| ASSIGNED TASK |
At the line containing "7. Kommentarer", start repeating the entries exactly, and continue through the last line.

(WORKING DATA Opens)

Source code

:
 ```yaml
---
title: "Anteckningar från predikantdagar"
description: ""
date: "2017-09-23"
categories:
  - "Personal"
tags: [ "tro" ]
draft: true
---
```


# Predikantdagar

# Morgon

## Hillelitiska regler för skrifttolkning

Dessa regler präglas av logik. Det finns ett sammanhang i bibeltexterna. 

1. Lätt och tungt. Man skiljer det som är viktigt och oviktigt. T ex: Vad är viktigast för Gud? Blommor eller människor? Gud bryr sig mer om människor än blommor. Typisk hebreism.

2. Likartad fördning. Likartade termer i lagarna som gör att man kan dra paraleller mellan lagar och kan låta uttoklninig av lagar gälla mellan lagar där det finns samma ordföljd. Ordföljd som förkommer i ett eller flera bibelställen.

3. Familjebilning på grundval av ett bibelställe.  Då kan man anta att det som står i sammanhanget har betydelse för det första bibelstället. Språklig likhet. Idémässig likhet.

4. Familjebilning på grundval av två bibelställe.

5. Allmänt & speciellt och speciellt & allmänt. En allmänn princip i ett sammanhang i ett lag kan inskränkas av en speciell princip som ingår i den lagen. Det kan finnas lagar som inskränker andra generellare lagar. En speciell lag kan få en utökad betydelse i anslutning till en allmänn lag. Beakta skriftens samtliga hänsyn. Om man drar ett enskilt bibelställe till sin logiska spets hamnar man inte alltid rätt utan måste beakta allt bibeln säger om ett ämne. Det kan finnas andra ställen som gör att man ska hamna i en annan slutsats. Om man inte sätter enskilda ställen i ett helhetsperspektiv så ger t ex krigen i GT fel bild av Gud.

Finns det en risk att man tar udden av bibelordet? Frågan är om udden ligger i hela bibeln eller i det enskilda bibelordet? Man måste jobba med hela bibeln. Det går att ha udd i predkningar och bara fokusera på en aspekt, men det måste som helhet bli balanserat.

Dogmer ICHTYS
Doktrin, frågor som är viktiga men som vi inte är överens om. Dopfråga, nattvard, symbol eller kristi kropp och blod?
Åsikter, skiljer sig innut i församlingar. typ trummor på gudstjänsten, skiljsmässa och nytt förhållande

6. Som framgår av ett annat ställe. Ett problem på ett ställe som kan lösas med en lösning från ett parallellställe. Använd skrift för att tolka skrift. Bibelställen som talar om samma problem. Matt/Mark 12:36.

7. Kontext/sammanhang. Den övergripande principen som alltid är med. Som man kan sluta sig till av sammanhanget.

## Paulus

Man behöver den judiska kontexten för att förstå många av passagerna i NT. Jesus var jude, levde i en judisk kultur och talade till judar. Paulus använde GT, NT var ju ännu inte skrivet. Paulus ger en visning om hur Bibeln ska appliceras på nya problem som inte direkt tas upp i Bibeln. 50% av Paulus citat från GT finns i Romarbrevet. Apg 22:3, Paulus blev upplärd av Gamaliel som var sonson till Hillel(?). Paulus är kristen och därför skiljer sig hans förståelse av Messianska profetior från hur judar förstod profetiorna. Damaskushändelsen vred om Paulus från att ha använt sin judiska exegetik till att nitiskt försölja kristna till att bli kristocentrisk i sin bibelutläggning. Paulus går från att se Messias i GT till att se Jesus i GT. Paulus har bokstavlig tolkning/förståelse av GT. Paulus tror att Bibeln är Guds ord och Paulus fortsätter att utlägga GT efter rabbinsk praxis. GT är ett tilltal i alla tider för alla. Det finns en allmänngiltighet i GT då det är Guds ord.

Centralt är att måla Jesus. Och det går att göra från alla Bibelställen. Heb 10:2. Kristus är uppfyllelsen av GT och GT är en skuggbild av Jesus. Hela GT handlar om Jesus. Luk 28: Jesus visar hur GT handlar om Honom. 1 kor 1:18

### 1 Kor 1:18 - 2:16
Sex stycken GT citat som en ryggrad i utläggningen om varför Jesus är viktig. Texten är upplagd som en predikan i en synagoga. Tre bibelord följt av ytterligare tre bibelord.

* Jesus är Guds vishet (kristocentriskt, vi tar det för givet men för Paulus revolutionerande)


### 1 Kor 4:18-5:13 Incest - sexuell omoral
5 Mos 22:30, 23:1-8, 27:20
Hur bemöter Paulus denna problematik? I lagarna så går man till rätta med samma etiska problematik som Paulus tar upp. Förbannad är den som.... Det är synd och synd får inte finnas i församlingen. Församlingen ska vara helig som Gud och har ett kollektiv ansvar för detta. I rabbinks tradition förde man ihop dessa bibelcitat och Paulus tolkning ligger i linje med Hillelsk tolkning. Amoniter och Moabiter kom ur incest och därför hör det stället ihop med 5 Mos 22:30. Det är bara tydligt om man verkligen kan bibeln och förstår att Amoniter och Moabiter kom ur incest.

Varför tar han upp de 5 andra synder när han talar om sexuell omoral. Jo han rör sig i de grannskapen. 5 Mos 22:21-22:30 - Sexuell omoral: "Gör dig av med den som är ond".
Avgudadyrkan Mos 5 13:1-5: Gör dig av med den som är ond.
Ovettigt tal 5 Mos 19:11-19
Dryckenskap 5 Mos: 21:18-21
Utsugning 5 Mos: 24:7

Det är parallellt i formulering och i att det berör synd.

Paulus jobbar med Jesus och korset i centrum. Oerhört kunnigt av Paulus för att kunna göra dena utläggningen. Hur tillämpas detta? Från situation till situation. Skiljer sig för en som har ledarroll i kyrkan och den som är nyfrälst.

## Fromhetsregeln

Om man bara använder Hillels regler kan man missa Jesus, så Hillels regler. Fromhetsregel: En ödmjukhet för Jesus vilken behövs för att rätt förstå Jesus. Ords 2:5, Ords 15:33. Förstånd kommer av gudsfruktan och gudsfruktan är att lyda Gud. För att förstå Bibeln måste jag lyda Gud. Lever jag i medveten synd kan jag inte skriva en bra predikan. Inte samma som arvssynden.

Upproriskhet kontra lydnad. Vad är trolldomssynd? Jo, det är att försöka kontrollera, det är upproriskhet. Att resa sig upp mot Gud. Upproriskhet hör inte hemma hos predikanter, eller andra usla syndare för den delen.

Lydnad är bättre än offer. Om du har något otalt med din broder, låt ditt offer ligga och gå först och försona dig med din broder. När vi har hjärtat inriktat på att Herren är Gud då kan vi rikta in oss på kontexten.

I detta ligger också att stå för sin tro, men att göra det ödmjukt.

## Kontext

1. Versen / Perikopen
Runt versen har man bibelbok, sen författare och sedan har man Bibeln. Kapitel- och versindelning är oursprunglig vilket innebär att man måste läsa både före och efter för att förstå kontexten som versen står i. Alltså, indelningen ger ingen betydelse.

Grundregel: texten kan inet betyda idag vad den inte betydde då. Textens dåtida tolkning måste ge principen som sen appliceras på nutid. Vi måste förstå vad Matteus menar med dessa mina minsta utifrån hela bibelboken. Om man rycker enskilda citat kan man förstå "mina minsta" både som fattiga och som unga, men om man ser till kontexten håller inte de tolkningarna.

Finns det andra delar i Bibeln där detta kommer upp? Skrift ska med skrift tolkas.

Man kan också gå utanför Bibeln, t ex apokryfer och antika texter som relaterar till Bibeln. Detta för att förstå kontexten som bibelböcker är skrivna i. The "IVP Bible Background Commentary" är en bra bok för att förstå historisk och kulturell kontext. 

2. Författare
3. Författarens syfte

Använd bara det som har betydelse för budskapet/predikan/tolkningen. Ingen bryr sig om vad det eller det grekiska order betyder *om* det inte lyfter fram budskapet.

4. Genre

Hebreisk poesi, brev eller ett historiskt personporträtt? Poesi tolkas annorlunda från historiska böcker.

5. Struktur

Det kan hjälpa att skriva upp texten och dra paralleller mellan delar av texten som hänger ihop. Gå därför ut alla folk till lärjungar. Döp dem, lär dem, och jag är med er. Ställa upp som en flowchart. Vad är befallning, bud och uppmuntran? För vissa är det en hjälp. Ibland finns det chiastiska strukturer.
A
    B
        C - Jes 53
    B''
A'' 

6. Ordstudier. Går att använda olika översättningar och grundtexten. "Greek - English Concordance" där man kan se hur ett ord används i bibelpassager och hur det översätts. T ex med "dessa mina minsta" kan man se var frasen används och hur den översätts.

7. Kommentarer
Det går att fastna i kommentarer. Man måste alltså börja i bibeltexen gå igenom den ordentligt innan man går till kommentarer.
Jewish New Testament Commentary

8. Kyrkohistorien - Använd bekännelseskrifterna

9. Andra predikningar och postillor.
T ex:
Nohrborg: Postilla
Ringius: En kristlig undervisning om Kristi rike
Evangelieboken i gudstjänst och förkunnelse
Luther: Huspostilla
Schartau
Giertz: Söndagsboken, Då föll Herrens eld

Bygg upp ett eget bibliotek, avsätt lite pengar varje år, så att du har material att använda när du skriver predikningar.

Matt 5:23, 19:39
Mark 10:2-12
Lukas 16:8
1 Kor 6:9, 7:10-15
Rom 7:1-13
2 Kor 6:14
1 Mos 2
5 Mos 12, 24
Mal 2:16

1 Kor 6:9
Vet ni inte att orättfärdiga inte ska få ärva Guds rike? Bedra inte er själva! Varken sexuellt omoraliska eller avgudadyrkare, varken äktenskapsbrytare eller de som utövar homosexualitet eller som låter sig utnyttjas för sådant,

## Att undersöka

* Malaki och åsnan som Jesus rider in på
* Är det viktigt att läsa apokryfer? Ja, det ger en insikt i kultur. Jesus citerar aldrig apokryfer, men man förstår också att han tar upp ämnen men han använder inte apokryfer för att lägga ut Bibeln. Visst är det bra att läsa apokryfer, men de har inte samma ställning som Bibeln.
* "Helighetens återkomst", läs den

(WORKING DATA Closes)

| RESPONSE BOX |
7. Kommentarer
Det går att fastna i kommentarer. Man måste alltså börja i bibeltexen gå igenom den ordentligt innan man går till kommentarer.
Jewish New Testament Commentary

8. Kyrkohistorien - Använd bekännelseskrifterna

9. Andra predikningar och postillor.
T ex:
Nohrborg: Postilla
Ringius: En kristlig undervisning om Kristi rike
Evangelieboken i gudstjänst och förkunnelse
Luther: Huspostilla
Schartau
Giertz: Söndagsboken, Då föll Herrens eld

Bygg upp ett eget bibliotek, avsätt lite pengar varje år, så att du har material att använda när du skriver predikningar.

Matt 5:23, 19:39
Mark 10:2-12
Lukas 16:8
1 Kor 6:9, 7:10-15
Rom 7:1-13
2 Kor 6:14
1 Mos 2
5 Mos 12, 24
Mal 2:16

1 Kor 6:9
Vet ni inte att orättfärdiga inte ska få ärva Guds rike? Bedra inte er själva! Varken sexuellt omoraliska eller avgudadyrkare, varken äktenskapsbrytare eller de som utövar homosexualitet eller som låter sig utnyttjas för sådant,

## Att undersöka

* Malaki och åsnan som Jesus rider in på
* Är det viktigt att läsa apokryfer? Ja, det ger en insikt i kultur. Jesus citerar aldrig apokryfer, men man förstår också att han tar upp ämnen men han använder inte apokryfer för att lägga ut Bibeln. Visst är det bra att läsa apokryfer, men de har inte samma ställning som Bibeln.
* "Helighetens återkomst", läs den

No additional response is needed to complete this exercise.